Naturally, this more organic managerial structure of give and take lends itself to quality control. Quality represents a strategic activity for Japanese industry. Japanese devotion to total quality is fortunate in a way for the world - it's become a standard or try to compete. TQM, or total quality management, continuous improvement in overall business performance and focus on complete customer satisfaction, is about reputation and is serious business in Japan - quality before short term profit and the customer before the producer.

It's hard to remember how revolutionary a lot of this was early on as so much of it has been absorbed into and become a part of what we think of today as modern industrial production and marketing. Since 'quality is a virtue of design' (early TQM pioneer, Genichi Taguchi) team meetings can criticize design - component design and process design. Robustness of a product is more a function of design than of online control. Cross-functional committees on product planning and design, production planning, purchasing, manufacturing, sales and distribution (quality circles) drive management. Average cost of quality to companies 15-20% of sales.

Japanese culture values space differently. There just isn't as much of it, and it is treasured. The story of early morning deliveries to the small Japanese neighborhood groceries in amounts based upon yesterday's sales became an inspiration. None of these small stores has any storage or warehousing and is dependent upon the deliveries for the day's inventory.

Examining resources not adding value (for LPM), space is at a premium and waste in inventory control and storage was identified early. For each step in the production process, the amount of temporary inventory was traditionally decided by the master monthly production schedule (following precursors to MRP and MRPII) using bill of material data, inventory data and the master schedule to calculate materials requirements for each step.
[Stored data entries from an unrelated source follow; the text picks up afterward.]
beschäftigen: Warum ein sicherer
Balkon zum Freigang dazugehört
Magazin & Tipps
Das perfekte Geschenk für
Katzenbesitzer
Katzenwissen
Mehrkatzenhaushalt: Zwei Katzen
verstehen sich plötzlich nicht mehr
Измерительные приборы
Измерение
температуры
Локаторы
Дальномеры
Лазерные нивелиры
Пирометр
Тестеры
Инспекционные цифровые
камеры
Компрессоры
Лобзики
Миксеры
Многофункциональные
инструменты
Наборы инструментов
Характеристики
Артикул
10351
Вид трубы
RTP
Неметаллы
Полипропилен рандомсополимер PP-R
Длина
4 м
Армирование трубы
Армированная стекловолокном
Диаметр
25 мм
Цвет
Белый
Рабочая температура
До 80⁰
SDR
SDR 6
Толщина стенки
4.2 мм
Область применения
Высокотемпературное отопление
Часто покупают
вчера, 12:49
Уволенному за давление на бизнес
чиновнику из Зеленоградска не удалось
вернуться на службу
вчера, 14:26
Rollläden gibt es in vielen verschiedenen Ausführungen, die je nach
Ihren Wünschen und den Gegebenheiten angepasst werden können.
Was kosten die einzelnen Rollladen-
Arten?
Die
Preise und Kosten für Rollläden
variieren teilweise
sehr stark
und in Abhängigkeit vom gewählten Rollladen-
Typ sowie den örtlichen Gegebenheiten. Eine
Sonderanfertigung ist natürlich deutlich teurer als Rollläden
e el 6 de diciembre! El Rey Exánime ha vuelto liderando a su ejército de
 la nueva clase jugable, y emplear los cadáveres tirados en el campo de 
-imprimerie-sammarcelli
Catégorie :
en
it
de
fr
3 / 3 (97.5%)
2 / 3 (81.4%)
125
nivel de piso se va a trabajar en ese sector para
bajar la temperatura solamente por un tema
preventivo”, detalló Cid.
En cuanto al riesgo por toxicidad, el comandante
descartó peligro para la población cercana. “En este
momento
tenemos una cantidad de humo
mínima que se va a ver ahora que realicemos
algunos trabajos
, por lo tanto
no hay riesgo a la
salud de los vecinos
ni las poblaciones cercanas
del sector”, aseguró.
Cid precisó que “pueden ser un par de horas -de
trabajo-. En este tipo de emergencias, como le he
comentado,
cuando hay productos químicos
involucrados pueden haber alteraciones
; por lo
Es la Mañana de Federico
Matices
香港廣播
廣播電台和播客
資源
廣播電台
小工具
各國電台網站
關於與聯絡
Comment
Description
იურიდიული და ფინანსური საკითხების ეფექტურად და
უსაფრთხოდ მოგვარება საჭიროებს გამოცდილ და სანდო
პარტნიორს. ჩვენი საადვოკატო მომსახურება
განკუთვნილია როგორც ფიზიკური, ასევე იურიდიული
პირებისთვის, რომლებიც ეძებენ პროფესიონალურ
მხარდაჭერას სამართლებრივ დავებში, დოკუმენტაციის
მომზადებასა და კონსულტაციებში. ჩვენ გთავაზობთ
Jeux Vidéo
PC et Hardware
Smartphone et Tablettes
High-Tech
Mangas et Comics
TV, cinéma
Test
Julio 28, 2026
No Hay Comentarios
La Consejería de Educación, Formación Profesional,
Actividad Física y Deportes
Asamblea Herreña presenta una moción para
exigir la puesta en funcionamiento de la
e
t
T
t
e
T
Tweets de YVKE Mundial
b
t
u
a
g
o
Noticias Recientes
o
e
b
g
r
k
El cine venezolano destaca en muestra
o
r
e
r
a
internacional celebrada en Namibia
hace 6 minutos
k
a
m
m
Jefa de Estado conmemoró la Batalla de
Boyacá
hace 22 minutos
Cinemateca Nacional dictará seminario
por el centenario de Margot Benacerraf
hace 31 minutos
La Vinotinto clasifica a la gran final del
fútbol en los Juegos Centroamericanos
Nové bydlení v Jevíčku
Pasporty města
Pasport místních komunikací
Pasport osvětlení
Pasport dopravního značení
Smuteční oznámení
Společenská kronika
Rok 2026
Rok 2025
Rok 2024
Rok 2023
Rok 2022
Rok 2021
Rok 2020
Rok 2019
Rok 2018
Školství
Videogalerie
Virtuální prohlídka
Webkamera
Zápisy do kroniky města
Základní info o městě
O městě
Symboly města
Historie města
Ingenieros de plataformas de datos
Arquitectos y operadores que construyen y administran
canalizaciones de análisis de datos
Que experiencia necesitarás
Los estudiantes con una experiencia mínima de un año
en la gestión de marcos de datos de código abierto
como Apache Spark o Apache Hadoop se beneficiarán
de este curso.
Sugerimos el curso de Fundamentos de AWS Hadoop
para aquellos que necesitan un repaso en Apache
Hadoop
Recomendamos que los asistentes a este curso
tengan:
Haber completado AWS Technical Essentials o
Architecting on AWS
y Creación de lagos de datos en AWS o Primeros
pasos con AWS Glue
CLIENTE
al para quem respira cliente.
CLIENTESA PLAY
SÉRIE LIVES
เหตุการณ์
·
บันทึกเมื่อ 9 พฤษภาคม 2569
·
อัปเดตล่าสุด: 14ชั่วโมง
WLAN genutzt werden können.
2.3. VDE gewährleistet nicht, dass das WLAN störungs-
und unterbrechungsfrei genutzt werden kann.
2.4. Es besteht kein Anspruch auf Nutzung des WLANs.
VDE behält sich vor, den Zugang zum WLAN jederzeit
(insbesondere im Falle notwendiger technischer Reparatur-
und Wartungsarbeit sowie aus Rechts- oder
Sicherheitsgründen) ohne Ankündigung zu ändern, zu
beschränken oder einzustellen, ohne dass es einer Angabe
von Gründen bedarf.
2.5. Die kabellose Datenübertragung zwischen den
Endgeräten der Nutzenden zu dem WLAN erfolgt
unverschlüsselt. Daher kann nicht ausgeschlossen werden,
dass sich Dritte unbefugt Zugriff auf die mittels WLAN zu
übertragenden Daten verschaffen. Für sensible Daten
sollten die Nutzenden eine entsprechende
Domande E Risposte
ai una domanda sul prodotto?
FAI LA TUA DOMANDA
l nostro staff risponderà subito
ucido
Between steps, small buffer stores of intermediates are there to cover fluctuations in line flow in demand or emergencies. In traditional mass assembly, however, middle managers constantly increased stores of WIP inventory to make sure they were covered.

To store and process inventory for all the successive steps 'pushed' through the system based on the monthly estimate and materials calculations alone gives rise for a need for extra space and waste in storage cost, processing and time or necessary recalculation. But how much of each intermediate is needed at the beginning of the next step and when?

Incoming flow control is important for TQM. The kanban 'pull' system finetunes supplies within the forecast period. Ultimately final assembly requirements 'pull' inventory and sub-assemblies through the production line. To synchronize supplies of materials and subassemblies with the production process, the kanban (signal card), a paper or metal tag attached to each box of materials or components, signals the exact quantity for the next process within each process step in the production line. With a 'withdrawal kanban' components are taken from temporary stores and delivered to the production step.

There, 'withdrawal kanbans' are exchanged for 'production kanbans' signaling the previous step to produce the amount withdrawn from stores. Kanbans also circulate along the production lines of offsite suppliers who then deliver the material or sub-assembly to the production step at the main factory when it's needed, or 'just-in-time' (JIT). It's all about reducing barriers to what is external and internal.

Suppliers become an extension of the buyer's organization. ('From Business System , Gandofo Domonoci (PhD Thesis), 2003, University of Nagasaki).